Ese día fue el comienzo de una nueva vida. Llegar a un país desconocido, a una ciudad que era mas pueblo que ciudad, sin nadie conocido, lo único que tenía era a mi esposo y a mi pequeñita. Los primeros meses fueron duros, la soledad y el aburrimiento estaban haciendo mella en mi, ademas de la privación de sueño que viene con una bebe. Lo único que podía hacer era salir a caminar las dos calles del pueblo y cocinar para comer. Si bien la cocina siempre ha sido mi pasión en ese momento la usaba para calmar mi ansiedad a travez de la comida y cabe decir que lo que cocinaba eran puras cosas gorditas.
Con el tiempo me fui acostumbrando a esta nueva rutina, fui conociendo amigas que me acogieron en sus vidas y comencé a tener cierta vida social.
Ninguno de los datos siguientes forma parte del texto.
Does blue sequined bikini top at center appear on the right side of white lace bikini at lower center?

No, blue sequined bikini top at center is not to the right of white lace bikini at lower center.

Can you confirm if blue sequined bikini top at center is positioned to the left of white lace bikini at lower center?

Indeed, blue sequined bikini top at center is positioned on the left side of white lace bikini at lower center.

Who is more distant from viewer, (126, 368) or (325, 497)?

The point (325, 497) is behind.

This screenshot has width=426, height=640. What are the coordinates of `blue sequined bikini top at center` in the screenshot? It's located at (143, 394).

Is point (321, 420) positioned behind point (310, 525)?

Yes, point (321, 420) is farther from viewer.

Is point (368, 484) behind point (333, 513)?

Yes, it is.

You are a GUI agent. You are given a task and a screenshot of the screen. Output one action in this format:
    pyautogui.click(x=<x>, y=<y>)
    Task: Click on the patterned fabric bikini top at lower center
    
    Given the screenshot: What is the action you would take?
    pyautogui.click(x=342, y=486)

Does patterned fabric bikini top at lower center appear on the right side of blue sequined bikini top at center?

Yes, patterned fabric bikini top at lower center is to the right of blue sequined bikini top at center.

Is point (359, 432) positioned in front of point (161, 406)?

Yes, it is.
Salir a tomar café con mis "señoras"era una de las pocas actividades que tenia fuera de casa y como bien mi hermana me había dicho "tu circulo de amigas va a subir su rango de edad considerablemente", y así fue.
Un año después, hace poco más de un mes nos volvimos a mudar. Esta vez a la capital y la mudanza fue mucho mas grande ya teníamos muebles, electrodomesticos, no fueron seis sino veinte cajas las que llenamos y fueron las mismas cinco maletas y los mismos tres gatos. Aquí en un mes he conseguido mas cosas que hacer, el rango de edad de las mamas del parque ha bajado considerablemente y tengo una actividad que me mantiene enfocada. Aquí tenemos mas oportunidades de crecer como personas y profesionales y solo el tiempo dirá lo que nos depara el futuro.